Was ist Scheinselbstständigkeit und warum ist sie beim KI-Freelancer relevant?
Scheinselbstständigkeit liegt vor, wenn eine formal selbstständige Person faktisch wie ein Angestellter arbeitet — also weisungsgebunden, in die Organisation eingegliedert und ohne unternehmerisches Risiko. Die Folge können Nachzahlungen von Sozialversicherungsbeiträgen sein. Bei KI-Freelancern lässt sich das Risiko durch projektbezogene Verträge, definierte Ergebnisse und eigenverantwortliche Arbeitsweise reduzieren.

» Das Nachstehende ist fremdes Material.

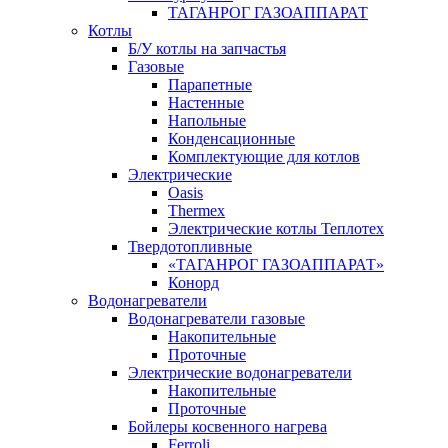
ТАГАНРОГ ГАЗОАППАРАТ
Котлы
Б/У котлы на запчастья
Газовые
Парапетные
Настенные
Напольные
Конденсационные
Комплектующие для котлов
Электрические
Oasis
Thermex
Электрические котлы Теплотех
Твердотопливные
«ТАГАНРОГ ГАЗОАППАРАТ»
Конорд
Водонагреватели
Водонагреватели газовые
Накопительные
Проточные
Электрические водонагреватели
Накопительные
Проточные
Бойлеры косвенного нагрева
Ferroli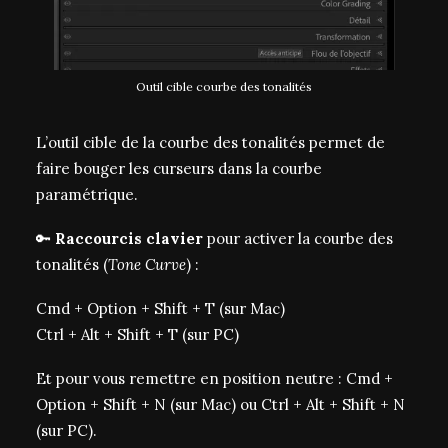
Outil cible courbe des tonalités
L’outil cible de la courbe des tonalités permet de
faire bouger les curseurs dans la courbe
paramétrique.
🔑
Raccourcis clavier
pour activer la courbe des
tonalités (
Tone Curve
) :
Cmd + Option + Shift + T (sur Mac)
Ctrl + Alt + Shift + T (sur PC)
Et pour vous remettre en position neutre : Cmd +
Option + Shift + N (sur Mac) ou Ctrl + Alt + Shift + N
(sur PC).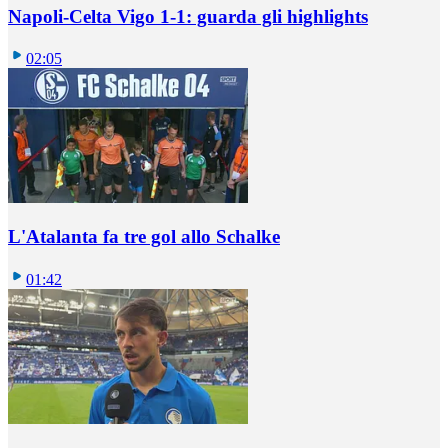
Napoli-Celta Vigo 1-1: guarda gli highlights
02:05
L'Atalanta fa tre gol allo Schalke
01:42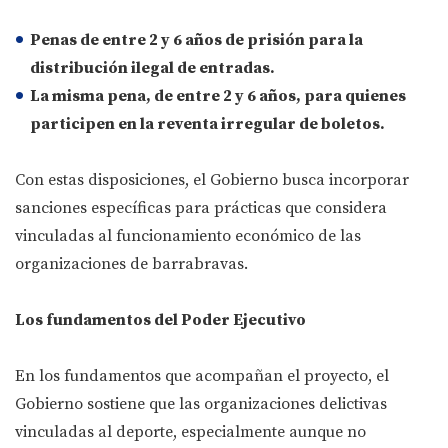
Penas de entre 2 y 6 años de prisión
para la
distribución ilegal de entradas.
La misma pena, de entre 2 y 6 años
, para quienes
participen en la reventa irregular de boletos.
Con estas disposiciones, el Gobierno busca incorporar
sanciones específicas para prácticas que considera
vinculadas al funcionamiento económico de las
organizaciones de barrabravas.
Los fundamentos del Poder Ejecutivo
En los fundamentos que acompañan el proyecto, el
Gobierno sostiene que las organizaciones delictivas
vinculadas al deporte, especialmente aunque no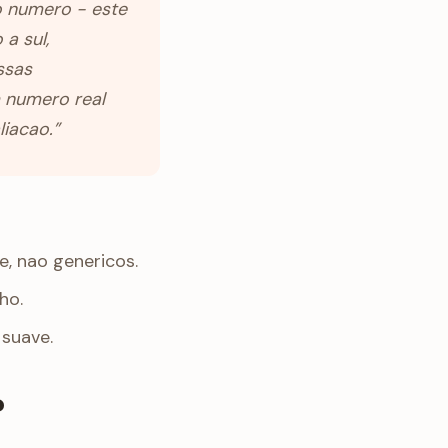
o numero - este
 a sul,
ssas
 numero real
liacao.”
e, nao genericos.
ho.
 suave.
?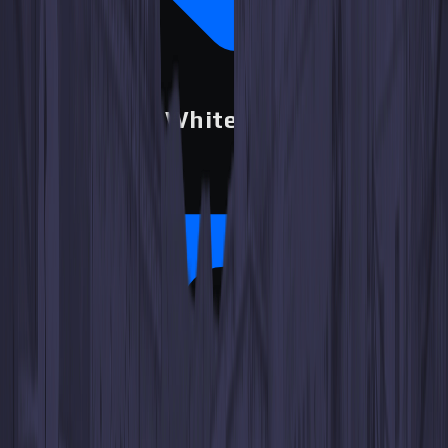
Los códigos WhiteBIT no tienen
comisión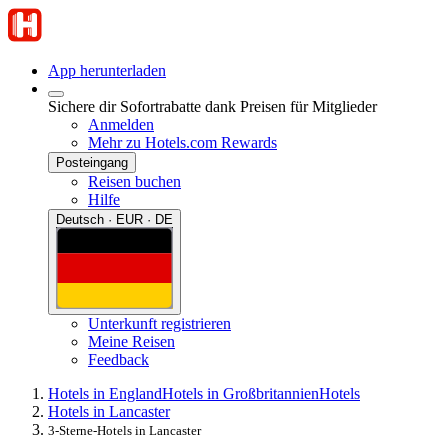
App herunterladen
Sichere dir Sofortrabatte dank Preisen für Mitglieder
Anmelden
Mehr zu Hotels.com Rewards
Posteingang
Reisen buchen
Hilfe
Deutsch · EUR · DE
Unterkunft registrieren
Meine Reisen
Feedback
Hotels in England
Hotels in Großbritannien
Hotels
Hotels in Lancaster
3-Sterne-Hotels in Lancaster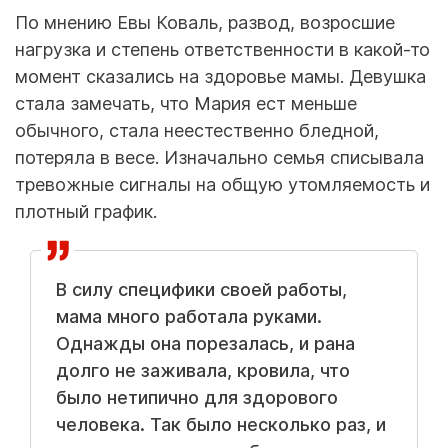
По мнению Евы Коваль, развод, возросшие
нагрузка и степень ответственности в какой-то
момент сказались на здоровье мамы. Девушка
стала замечать, что Мария ест меньше
обычного, стала неестественно бледной,
потеряла в весе. Изначально семья списывала
тревожные сигналы на общую утомляемость и
плотный график.
В силу специфики своей работы,
мама много работала руками.
Однажды она порезалась, и рана
долго не заживала, кровила, что
было нетипично для здорового
человека. Так было несколько раз, и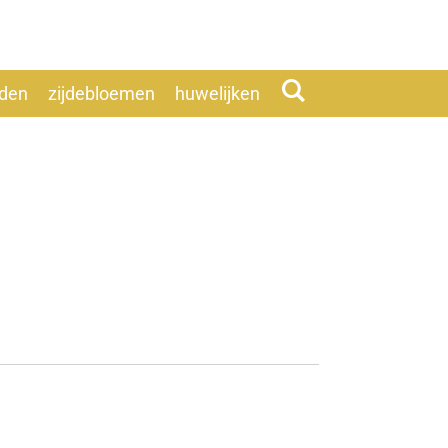
eden
zijdebloemen
huwelijken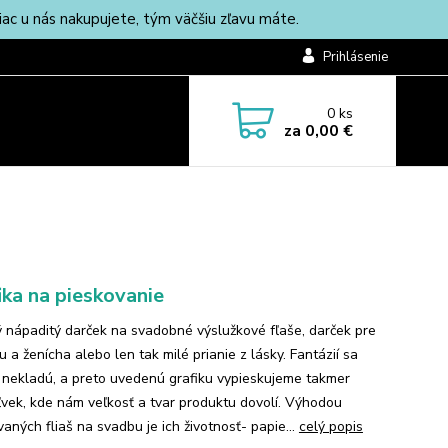
c u nás nakupujete, tým väčšiu zľavu máte.
Prihlásenie
0
ks
za
0,00 €
ika na pieskovanie
 nápaditý darček na svadobné výslužkové fľaše, darček pre
 a ženícha alebo len tak milé prianie z lásky. Fantázií sa
nekladú, a preto uvedenú grafiku vypieskujeme takmer
vek, kde nám veľkosť a tvar produktu dovolí. Výhodou
aných fliaš na svadbu je ich životnosť- papie...
celý popis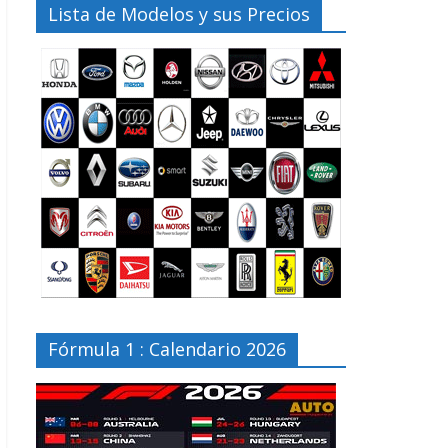
Lista de Modelos y sus Precios
Fórmula 1 : Calendario 2026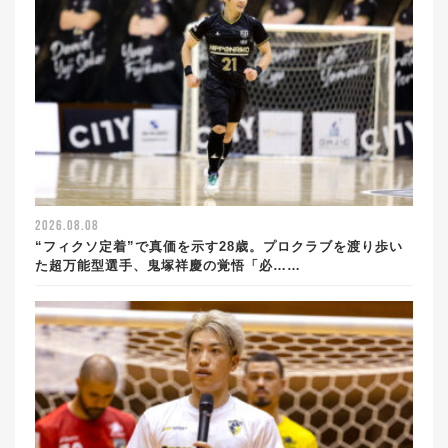
2026.08.08
“フィクソ定着”で真価を示す28歳。プロクラブを渡り歩い
た超万能型選手、鬼塚祥慶の覚悟「必……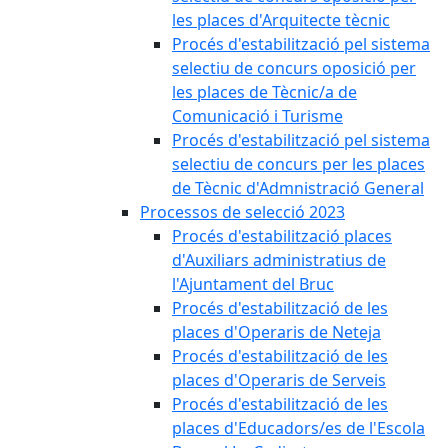
les places d'Arquitecte tècnic
Procés d'estabilització pel sistema
selectiu de concurs oposició per
les places de Tècnic/a de
Comunicació i Turisme
Procés d'estabilització pel sistema
selectiu de concurs per les places
de Tècnic d'Admnistració General
Processos de selecció 2023
Procés d'estabilització places
d'Auxiliars administratius de
l'Ajuntament del Bruc
Procés d'estabilització de les
places d'Operaris de Neteja
Procés d'estabilització de les
places d'Operaris de Serveis
Procés d'estabilització de les
places d'Educadors/es de l'Escola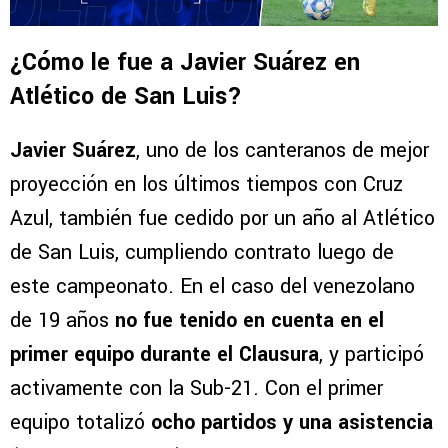
¿Cómo le fue a Javier Suárez en
Atlético de San Luis?
Javier Suárez
, uno de los canteranos de mejor
proyección en los últimos tiempos con Cruz
Azul, también fue cedido por un año al Atlético
de San Luis, cumpliendo contrato luego de
este campeonato. En el caso del venezolano
de 19 años
no fue tenido en cuenta en el
primer equipo durante el Clausura
, y participó
activamente con la Sub-21. Con el primer
equipo totalizó
ocho partidos y una asistencia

Bleibt das Wissen im Unternehmen, wenn ich eine Agentur beauftrage?
Nicht automatisch. Standardmäßig liegt das Erfahrungswissen bei der Agentur, im Unternehmen verbleibt das gelieferte Ergebnis. Wissensverbleib müssen Sie vertraglich und organisatorisch sichern: Dokumentationspflichten, Übergabetermine, gemeinsame Arbeit mit internen Mitarbeitenden und Zugriff auf alle Artefakte wie Code, Prompts und Konfigurationen.